To account for the results of his own Viking gas exchange experiment, Oyama assumed that the same photochemical breakdown that produces carbon suboxide also leads to the formation of activated oxygen atoms. When these atoms strike alkaline earths, such as the oxides of magnesium or calcium in the surface soil, they combine to form superoxides that release oxygen upon exposure to water vapor. Less oxygen was released by the GEX experiment at the Viking 2 (Utopia Planitia) site than at the Viking 1 site (Chryse Planitia), suggested Oyama, because the greater amount of water vapor at the more northerly site had already freed some of the oxygen in the superoxides near the surface.

 

In his explanation of the most intriguing of the biology tests, the Viking labeled release (LR) experiment, Oyama built upon an idea first suggested by John Oro, of the molecular analysis team (responsible for the Viking gas chromatograph-mass spectrometer). Oro had suggested early on that the results from both the GEX and LR experiments were due to the presence of peroxide-like materials in the Martian soil. In Oyama's view, hydrogen peroxide formed photochemically in the atmosphere and reacted with a catalyst on the surface of the soil grains to form oxygen which then diffused into the grains, reacting with the alkaline earths and metals to form superoxides.
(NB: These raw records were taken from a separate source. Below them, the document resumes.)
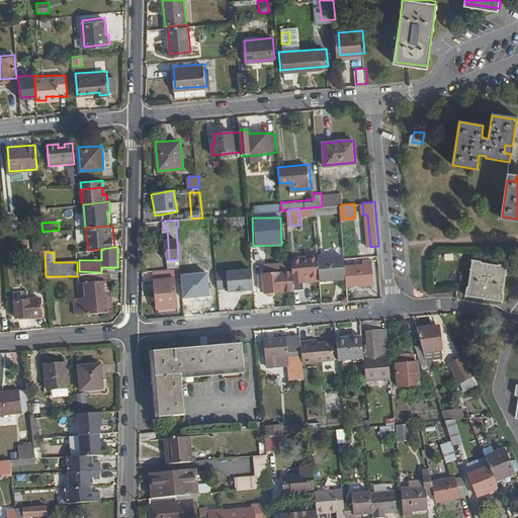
[(320,258),(319,255),(293,257),(293,262),(295,289),(307,289),(307,280),(321,279),(320,258)]
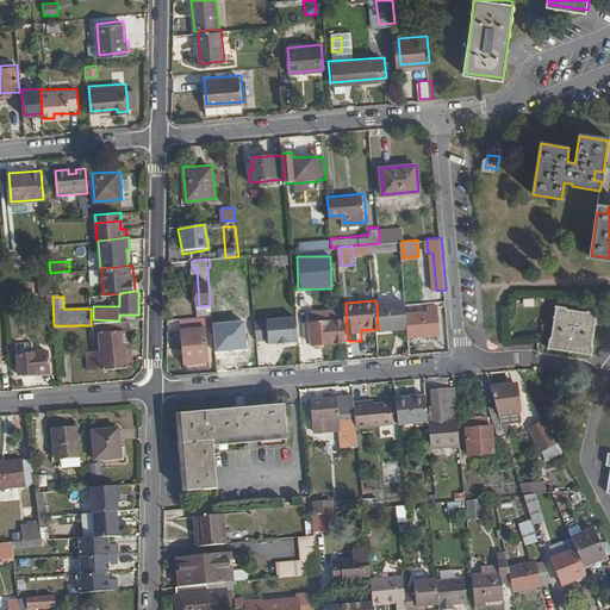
[(406,311),(406,302),(377,304),(378,329),(379,329),(408,327),(406,311)]
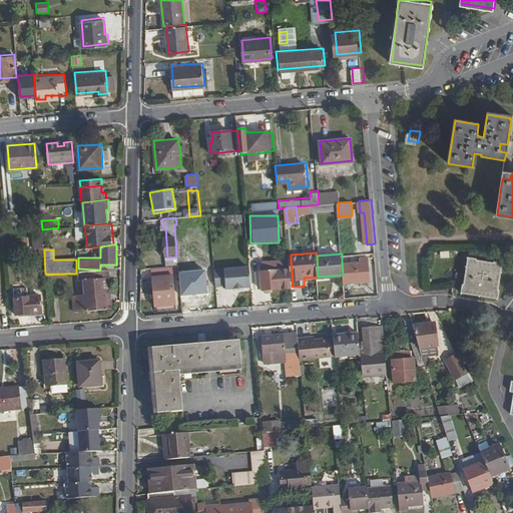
[(372,281),(369,255),(364,255),(363,261),(342,262),(343,275),(344,284),(372,281)]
Atmospheric water vapor converts the superoxides to peroxides, which combined with water in the LR nutrient to form hydrogen peroxide. This in turn oxidized the labeled components of the nutrients to release the observed labeled carbon dioxide. As for the observed release of oxygen, Oyama pointed to what happens when hydrogen peroxide, a commonly used disinfectant, is applied to a wound. Bubbles of oxygen form as a result of the catalytic action of iron (present in blood hemoglobin) on hydrogen peroxide. A similar process operates on Mars, but in this case, suggested Oyama, the catalyst is probably a form of iron oxide known as maghemite.